The incidence of menstrual irregularities, both primary and secondary amenorrhea, has been reported to be as high as 60%, with the highest incidence in younger athletes, suggesting possible adverse effects on bone development. It was hypothesized that in a rat model, suppressed hypothalamic activity via a gonadotropin-releasing hormone antagonist (GnRH-a) before onset of puberty would result in a relatively larger bone strength deficit compared with suppression after puberty. Hypothalamic suppression was achieved by providing GnRH injections. Animals received injections for 25 days either before puberty (pre group) (age 23–46 days) or after puberty (post group) (age 65–90 days). Body weights and uterine weights were measured. Serum estradiol was assayed. Mechanical strength of the right femora and histomorphometry of the left femur were measured. Suppression of the hypothalamic–pituitary–gonadal axis was confirmed by significant atrophy of uterine tissue and suppressed estradiol levels. The peak moment was significantly lower in the pre and post GnRH-a groups compared with control. The percentage difference of the average peak moment and stiffness values from the respective age-matched control groups yielded a greater percentage difference in the pre group.
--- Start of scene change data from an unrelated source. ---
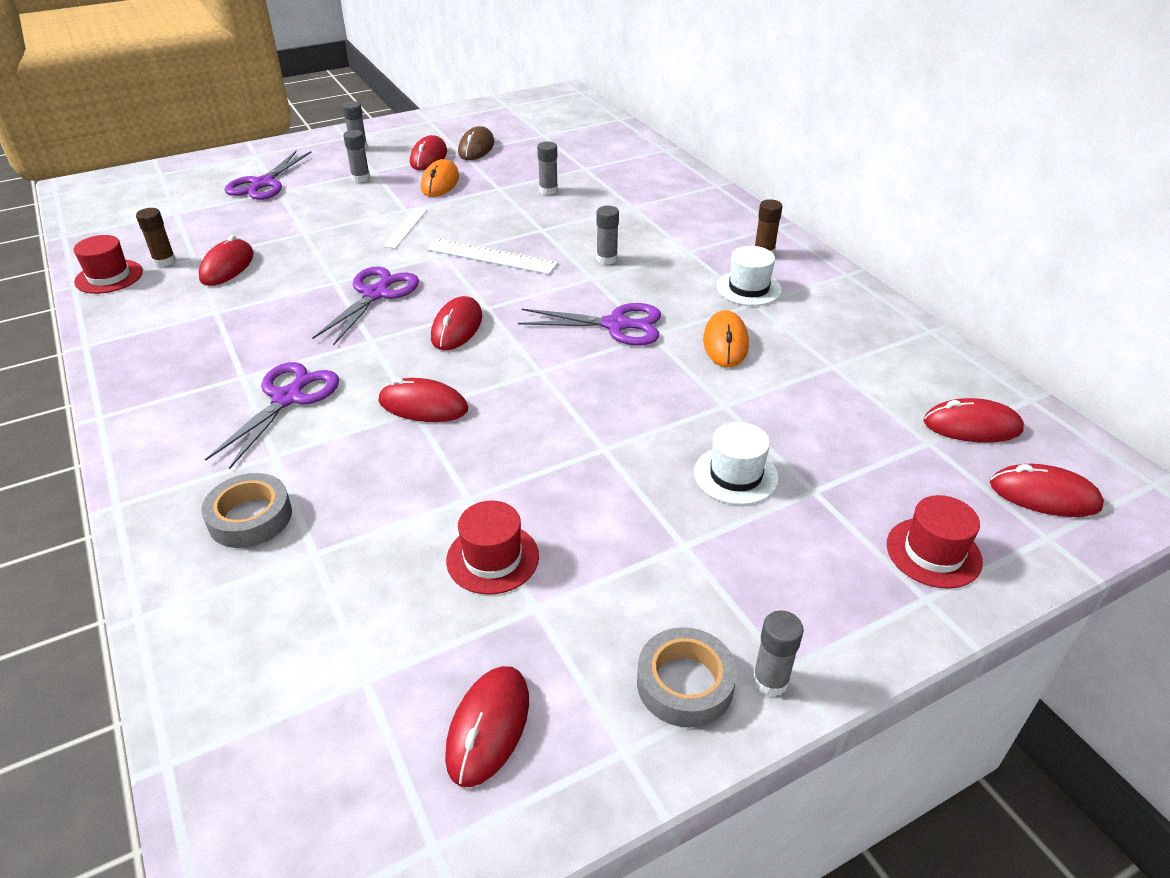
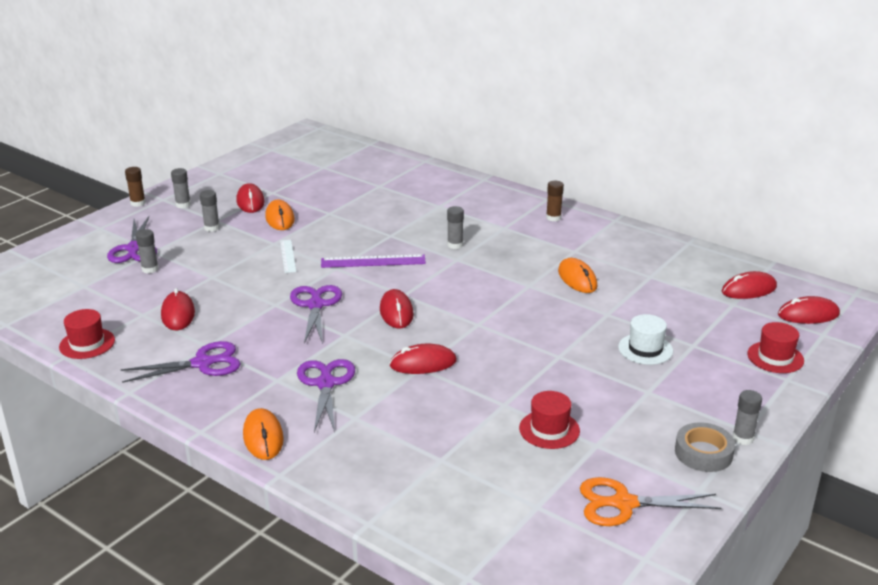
camera: 25 degrees left, 10 degrees down
(152, 447) = (263, 437): none -> orange mouse
(164, 261) = (120, 322): brown glue stick -> brown glue stick (138, 203)
(250, 517) = (379, 454): grey tape -> none
(476, 148) = (281, 187): brown mouse -> none
(488, 727) = (623, 503): red mouse -> orange scissors
(491, 256) = (373, 261): white ruler -> purple ruler
(548, 190) = (368, 207): grey glue stick -> grey glue stick (150, 269)
(616, 325) = (500, 285): purple scissors -> purple scissors (203, 363)
(748, 288) = (563, 242): white hat -> none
The cortical area was less in the GnRH-a-treated groups, but no significant difference between the relative deficits between pre and post groups were found. Hypothalimic–pituitary–gonadal axis suppression before puberty resulted in a significantly larger deficit in mechanical strength compared with postpubertal animals. The time before puberty may represent a time when skeletal strength is more compromised. Women experience both primary and secondary amenorrhea; however, the treatment may need to be different for each condition.